From Mohammed Jamjoom, CNN
A man's sexual boasts on a TV show caused an uproar in Saudi Arabia, where Shariah, or Islamic law, is practiced.
A man's sexual boasts on a TV show caused an uproar in Saudi Arabia, where Shariah, or Islamic law, is practiced.
  • Second journalist summoned over controverial Saudi television show
  • Saudi court sentenced journalist another woman, Rosanna Al-Yami, to 60 lashes for her role
  • Man's sexual boasts on show led to five-year prison sentence
  • Saudi authorities shut down network's offices in Jeddah and Riyadh after interview aired

(CNN) -- A Saudi court that sentenced a journalist to 60 lashes for her work on a controversial television show has summoned a second woman affiliated with the TV station.

The Saudi information ministry said Sunday that a Jeddah court has asked the second journalist to appear because of her work as a coordinator with the Lebanese Broadcasting Corp.

The woman was set to appear on Monday, but the hearing has been postponed because she is ill, said a ministry official, who could not be named because he is not authorized to speak to the media.

The show in question, "A Thick Red Line," explores social taboos.

In one episode, a Saudi man, Mazen Abdul Jawad, bragged about his sex life. Saudi authorities put him on trial and sentenced him to five years in prison and 1,000 lashes.

Soon afterward, the court sentenced journalist Rosanna Al-Yami who worked as a coordinator and guest-booker for the show. In addition to the 60 lashes, Al-Yami is banned for two years from traveling outside Saudi Arabia.

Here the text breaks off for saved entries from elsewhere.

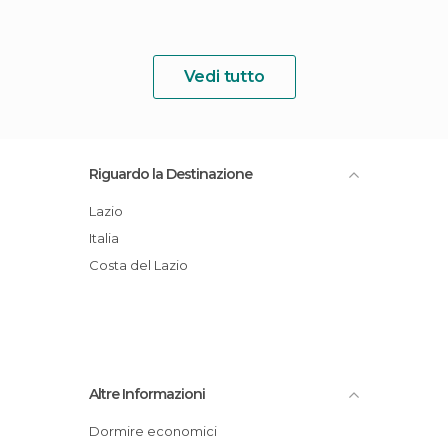
Vedi tutto
Riguardo la Destinazione
Lazio
Italia
Costa del Lazio
Altre Informazioni
Dormire economici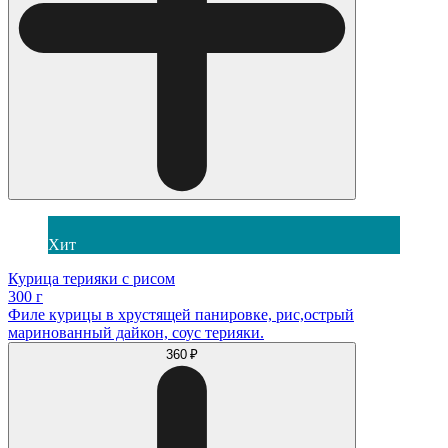
Хит
Курица терияки с рисом
300 г
Филе курицы в хрустящей панировке, рис,острый
маринованный дайкон, соус терияки.
360 ₽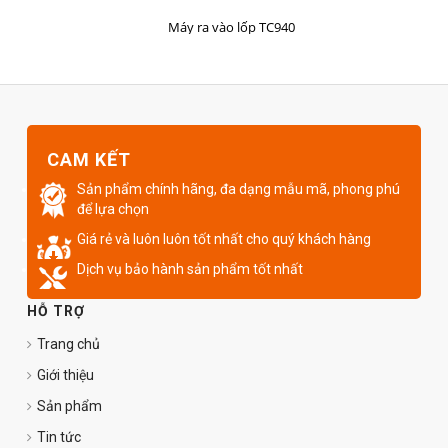
MUA HÀNG
Máy ra vào lốp TC940
CAM KẾT
Sản phẩm chính hãng, đa dạng mẫu mã, phong phú
để lựa chọn
Giá rẻ và luôn luôn tốt nhất cho quý khách hàng
Dịch vụ bảo hành sản phẩm tốt nhất
HỖ TRỢ
Trang chủ
Giới thiệu
Sản phẩm
Tin tức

While the charges against her include involvement in preparing the program, she was not involved in setting up the episode in which Abdul Jawad appeared, said his lawyer Suleiman Al-Jumeii.

Al-Jumeii said that Al-Yami has opted not to appeal the court's verdict.

Al-Jumeii doesn't represent the journalist, but said he is keeping tabs on cases dealing with "A Thick Red Line."

The lawyer is attempting to pursue an appeal for his client and get his case heard in a special court that only deals with media matters.

CNN has attempted to get comments from Al-Yami and her attorney.

Abdul Jawad, 32, an airline employee and divorced father of four, spoke openly on the show about his sexual escapades, his love of sex and losing his virginity at age 14.

That episode caused an uproar in deeply conservative Saudi Arabia, where sharia, or Islamic law, is practiced. Pre-marital sex is illegal, and unrelated men and women are not permitted to mingle.

Saudi authorities shut down LBC offices in Jeddah and Riyadh after the interview aired a few months ago.

Abdul Jawad was arrested shortly after the program aired and charged with violating Saudi Arabia's crime of publicizing vice.